#### INPUT RECORDS
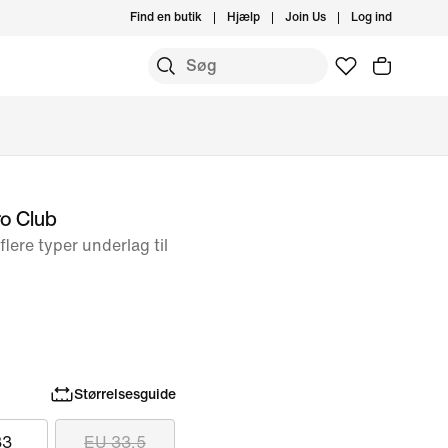
Find en butik
Hjælp
Join Us
Log ind
ro Club
flere typer underlag til
Størrelsesguide
33
EU 33.5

#### EXERCISE DETAILS
Rewrite the lines of text in the data above, replacing "Log ind" with "Log på" and leaving everything else unchanged. Leave the pictures out of your answer.

#### RESPONSE BOX
Find en butik
Hjælp
Join Us
Log på
ro Club
flere typer underlag til
Størrelsesguide
33
EU 33.5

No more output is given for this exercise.